Work instruction - Starting at the first line of the data below, retype every line up to and including the one containing "dla biednych i uciśnionych; znak".

Supplied material -
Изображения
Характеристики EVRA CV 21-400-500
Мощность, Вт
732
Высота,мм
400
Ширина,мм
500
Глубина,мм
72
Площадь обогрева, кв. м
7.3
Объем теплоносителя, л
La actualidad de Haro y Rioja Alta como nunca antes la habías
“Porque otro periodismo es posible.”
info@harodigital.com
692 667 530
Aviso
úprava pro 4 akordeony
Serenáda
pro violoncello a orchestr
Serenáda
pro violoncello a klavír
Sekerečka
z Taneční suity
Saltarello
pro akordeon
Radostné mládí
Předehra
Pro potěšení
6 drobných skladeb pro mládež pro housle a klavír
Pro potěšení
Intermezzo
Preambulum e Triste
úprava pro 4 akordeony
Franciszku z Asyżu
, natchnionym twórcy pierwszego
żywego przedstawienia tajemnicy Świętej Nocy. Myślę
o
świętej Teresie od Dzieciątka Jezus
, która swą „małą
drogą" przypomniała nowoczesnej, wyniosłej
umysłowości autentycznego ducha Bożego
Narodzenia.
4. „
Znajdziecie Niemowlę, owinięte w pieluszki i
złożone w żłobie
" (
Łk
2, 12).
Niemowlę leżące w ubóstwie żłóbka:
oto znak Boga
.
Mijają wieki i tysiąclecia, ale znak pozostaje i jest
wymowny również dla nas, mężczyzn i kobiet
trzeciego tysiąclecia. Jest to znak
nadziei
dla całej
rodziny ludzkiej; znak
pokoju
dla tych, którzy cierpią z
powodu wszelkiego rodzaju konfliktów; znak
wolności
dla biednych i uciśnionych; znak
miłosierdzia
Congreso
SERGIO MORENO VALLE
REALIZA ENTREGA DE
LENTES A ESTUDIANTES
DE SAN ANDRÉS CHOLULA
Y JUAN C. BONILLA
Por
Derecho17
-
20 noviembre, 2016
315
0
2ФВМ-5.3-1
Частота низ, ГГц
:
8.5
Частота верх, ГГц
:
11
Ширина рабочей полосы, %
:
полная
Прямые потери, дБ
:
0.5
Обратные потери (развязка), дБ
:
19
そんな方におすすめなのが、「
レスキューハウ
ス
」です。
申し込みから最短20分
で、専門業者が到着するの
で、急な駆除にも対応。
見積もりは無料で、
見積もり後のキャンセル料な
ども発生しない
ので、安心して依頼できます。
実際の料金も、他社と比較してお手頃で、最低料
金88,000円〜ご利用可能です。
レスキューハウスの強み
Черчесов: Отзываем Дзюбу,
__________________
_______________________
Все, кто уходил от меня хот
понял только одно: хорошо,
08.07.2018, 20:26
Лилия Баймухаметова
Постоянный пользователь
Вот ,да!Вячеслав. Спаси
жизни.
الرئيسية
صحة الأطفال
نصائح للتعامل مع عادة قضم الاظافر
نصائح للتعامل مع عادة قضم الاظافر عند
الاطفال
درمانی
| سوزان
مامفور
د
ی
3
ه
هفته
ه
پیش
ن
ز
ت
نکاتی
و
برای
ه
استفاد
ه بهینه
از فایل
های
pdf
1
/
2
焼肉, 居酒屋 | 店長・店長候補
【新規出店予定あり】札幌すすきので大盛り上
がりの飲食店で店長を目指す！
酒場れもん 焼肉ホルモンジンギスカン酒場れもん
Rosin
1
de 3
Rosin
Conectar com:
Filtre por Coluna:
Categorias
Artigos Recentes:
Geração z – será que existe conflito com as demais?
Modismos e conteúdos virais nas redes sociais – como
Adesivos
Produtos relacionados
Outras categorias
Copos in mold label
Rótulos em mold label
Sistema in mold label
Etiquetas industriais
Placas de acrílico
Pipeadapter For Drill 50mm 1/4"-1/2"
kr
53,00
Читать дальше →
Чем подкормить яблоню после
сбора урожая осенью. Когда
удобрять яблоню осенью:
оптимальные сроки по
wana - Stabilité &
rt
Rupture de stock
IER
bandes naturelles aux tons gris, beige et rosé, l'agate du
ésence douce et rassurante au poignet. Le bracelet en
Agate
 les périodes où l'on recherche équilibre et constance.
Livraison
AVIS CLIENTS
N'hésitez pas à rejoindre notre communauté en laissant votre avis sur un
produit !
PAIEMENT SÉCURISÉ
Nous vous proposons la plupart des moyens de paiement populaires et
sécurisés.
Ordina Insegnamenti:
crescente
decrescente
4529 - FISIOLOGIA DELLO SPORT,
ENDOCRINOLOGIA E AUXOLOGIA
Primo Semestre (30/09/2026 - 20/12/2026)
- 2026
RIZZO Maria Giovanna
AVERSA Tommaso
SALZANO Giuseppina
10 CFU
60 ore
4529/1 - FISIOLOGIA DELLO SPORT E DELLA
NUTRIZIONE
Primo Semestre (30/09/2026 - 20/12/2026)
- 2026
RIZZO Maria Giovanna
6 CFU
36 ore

Task solution -
Изображения
Характеристики EVRA CV 21-400-500
Мощность, Вт
732
Высота,мм
400
Ширина,мм
500
Глубина,мм
72
Площадь обогрева, кв. м
7.3
Объем теплоносителя, л
La actualidad de Haro y Rioja Alta como nunca antes la habías
“Porque otro periodismo es posible.”
info@harodigital.com
692 667 530
Aviso
úprava pro 4 akordeony
Serenáda
pro violoncello a orchestr
Serenáda
pro violoncello a klavír
Sekerečka
z Taneční suity
Saltarello
pro akordeon
Radostné mládí
Předehra
Pro potěšení
6 drobných skladeb pro mládež pro housle a klavír
Pro potěšení
Intermezzo
Preambulum e Triste
úprava pro 4 akordeony
Franciszku z Asyżu
, natchnionym twórcy pierwszego
żywego przedstawienia tajemnicy Świętej Nocy. Myślę
o
świętej Teresie od Dzieciątka Jezus
, która swą „małą
drogą" przypomniała nowoczesnej, wyniosłej
umysłowości autentycznego ducha Bożego
Narodzenia.
4. „
Znajdziecie Niemowlę, owinięte w pieluszki i
złożone w żłobie
" (
Łk
2, 12).
Niemowlę leżące w ubóstwie żłóbka:
oto znak Boga
.
Mijają wieki i tysiąclecia, ale znak pozostaje i jest
wymowny również dla nas, mężczyzn i kobiet
trzeciego tysiąclecia. Jest to znak
nadziei
dla całej
rodziny ludzkiej; znak
pokoju
dla tych, którzy cierpią z
powodu wszelkiego rodzaju konfliktów; znak
wolności
dla biednych i uciśnionych; znak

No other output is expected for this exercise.